Iain emerges from the tunnel
At the end of the trail an optional shuttle takes you and your bike back up the hill. They drop you almost back at the beginning,. You actually have to go back through the 1.7 mile tunnel again to complete your return to the parking lot. This time we were much smarter and followed someone with much brighter headlamps than us and basked in their glow as we sped through the tunnel. The whole ride was a great thing to do and although a little pricey, it was a unique experience that I recommend highly.

You can see one of the trestle bridges in the background that we would be crossing later on the trail. Also note the critter by Iain's foot - they learned that cyclists often have snacks and ambushed us all along the trail! 
Finally, as if Coeur d'Alene hadn't offered enough already, we found a couple of fun beer-stops too. We especially loved Daft Badger, and Paragon Brewing, who don't brew their own beer but do have lots of choices on tap and some fantastic British/Irish Pub food.

With so much to offer I don't understand why Coeur d'Alene is not in the nation's travel consciousness. It's as great as any of those places that have been recommended to us.
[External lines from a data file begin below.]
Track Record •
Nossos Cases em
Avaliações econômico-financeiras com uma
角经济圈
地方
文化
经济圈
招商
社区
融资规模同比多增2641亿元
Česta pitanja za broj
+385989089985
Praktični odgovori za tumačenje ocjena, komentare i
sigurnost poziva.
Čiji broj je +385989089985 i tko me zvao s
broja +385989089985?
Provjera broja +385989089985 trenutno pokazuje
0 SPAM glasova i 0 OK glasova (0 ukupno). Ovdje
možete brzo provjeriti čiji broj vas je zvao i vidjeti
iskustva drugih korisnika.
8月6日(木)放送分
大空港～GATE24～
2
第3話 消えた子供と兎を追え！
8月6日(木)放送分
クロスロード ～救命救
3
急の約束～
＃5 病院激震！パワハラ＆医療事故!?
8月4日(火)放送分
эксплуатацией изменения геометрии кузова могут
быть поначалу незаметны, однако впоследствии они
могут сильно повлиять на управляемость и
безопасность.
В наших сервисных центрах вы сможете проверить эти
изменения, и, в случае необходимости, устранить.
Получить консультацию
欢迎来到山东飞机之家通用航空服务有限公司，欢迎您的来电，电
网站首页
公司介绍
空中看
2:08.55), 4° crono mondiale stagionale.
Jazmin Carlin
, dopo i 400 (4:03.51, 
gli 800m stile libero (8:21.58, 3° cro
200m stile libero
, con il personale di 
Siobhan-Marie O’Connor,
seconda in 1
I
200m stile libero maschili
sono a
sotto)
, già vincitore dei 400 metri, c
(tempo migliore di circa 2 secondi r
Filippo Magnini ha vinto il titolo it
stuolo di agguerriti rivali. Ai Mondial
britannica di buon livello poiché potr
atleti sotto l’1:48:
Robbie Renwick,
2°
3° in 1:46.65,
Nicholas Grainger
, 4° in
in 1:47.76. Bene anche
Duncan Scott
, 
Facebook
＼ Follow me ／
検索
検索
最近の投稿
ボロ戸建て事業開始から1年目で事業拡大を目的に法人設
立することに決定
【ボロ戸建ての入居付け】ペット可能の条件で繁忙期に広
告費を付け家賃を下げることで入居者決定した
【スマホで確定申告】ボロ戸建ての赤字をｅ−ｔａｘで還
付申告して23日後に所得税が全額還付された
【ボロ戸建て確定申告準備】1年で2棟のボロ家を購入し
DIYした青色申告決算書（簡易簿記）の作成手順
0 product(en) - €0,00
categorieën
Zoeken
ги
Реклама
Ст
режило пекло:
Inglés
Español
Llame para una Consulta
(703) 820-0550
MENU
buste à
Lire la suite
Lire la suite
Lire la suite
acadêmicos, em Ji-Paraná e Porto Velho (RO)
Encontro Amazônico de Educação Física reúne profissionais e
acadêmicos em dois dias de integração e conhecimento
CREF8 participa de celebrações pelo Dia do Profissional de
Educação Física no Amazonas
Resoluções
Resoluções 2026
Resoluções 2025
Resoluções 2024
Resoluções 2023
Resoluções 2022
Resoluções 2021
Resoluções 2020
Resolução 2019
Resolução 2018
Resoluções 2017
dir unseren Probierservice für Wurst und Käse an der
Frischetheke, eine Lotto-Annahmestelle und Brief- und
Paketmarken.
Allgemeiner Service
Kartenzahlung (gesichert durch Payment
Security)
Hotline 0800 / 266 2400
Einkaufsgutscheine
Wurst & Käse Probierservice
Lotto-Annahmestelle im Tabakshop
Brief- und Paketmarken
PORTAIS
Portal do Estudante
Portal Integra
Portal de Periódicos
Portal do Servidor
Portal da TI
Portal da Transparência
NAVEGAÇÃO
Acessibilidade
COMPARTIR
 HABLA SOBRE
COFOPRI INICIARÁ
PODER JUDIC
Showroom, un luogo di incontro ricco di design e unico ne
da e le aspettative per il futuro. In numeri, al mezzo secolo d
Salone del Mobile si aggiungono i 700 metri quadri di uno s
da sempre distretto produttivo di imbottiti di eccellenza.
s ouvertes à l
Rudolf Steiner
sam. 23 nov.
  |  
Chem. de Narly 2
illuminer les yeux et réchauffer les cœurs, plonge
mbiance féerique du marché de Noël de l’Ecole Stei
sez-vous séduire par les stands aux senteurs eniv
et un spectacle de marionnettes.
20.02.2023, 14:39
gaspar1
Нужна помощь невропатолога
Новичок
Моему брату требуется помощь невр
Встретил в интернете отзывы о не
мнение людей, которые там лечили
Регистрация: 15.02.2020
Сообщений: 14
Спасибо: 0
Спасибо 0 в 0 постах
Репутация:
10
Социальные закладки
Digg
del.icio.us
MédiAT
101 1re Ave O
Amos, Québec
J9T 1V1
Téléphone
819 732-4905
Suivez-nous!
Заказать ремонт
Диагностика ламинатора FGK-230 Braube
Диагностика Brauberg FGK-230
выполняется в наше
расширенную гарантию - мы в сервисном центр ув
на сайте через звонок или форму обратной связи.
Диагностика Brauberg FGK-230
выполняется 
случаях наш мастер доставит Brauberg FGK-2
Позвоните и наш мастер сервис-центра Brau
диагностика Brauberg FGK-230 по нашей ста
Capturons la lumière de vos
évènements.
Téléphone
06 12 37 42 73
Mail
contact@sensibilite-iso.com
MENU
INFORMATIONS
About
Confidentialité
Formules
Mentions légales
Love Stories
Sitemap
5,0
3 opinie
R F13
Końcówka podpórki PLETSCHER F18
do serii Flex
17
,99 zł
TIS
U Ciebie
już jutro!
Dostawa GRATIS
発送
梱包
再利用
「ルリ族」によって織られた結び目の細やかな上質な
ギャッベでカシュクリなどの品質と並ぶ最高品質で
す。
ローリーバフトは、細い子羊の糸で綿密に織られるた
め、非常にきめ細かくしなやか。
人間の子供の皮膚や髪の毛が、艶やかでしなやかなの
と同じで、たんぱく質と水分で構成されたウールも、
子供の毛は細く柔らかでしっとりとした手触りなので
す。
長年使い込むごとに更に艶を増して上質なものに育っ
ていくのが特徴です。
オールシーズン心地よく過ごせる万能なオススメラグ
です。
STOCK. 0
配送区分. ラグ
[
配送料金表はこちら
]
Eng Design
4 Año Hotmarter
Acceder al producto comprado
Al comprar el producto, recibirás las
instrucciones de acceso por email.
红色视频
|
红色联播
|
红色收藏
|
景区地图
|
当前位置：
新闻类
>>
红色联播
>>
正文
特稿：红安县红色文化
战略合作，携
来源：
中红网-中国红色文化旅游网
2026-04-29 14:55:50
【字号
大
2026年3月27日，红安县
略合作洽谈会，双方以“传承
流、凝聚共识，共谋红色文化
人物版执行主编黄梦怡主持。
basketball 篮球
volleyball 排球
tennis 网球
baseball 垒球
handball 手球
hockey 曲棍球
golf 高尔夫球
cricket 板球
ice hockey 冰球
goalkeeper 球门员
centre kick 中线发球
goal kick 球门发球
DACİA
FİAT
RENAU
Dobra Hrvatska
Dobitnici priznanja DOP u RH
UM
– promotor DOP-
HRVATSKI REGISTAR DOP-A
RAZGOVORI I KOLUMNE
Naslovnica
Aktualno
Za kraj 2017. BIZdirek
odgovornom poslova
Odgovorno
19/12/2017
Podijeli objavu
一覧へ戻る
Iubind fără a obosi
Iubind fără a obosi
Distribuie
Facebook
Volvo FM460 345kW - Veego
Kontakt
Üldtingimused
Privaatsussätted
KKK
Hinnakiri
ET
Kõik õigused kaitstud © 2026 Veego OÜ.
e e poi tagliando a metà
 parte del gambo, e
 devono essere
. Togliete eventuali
I won't tell you any more I'll just say "you must go!"


  1. That is a truly gorgeous area and one we must spend some time in too! We have only driven through and one time stopped to visit some folks we know (barely) at an incredibly beautiful old home right on Lake Coeur d'Alene. There is some serious money in that area and the shops reflect that! Thanks for putting this place back on my radar! Love the name: Daft Badger!

    1. We really did love it there. I agree on there being money around the lake. Some beautiful properties there - who knew!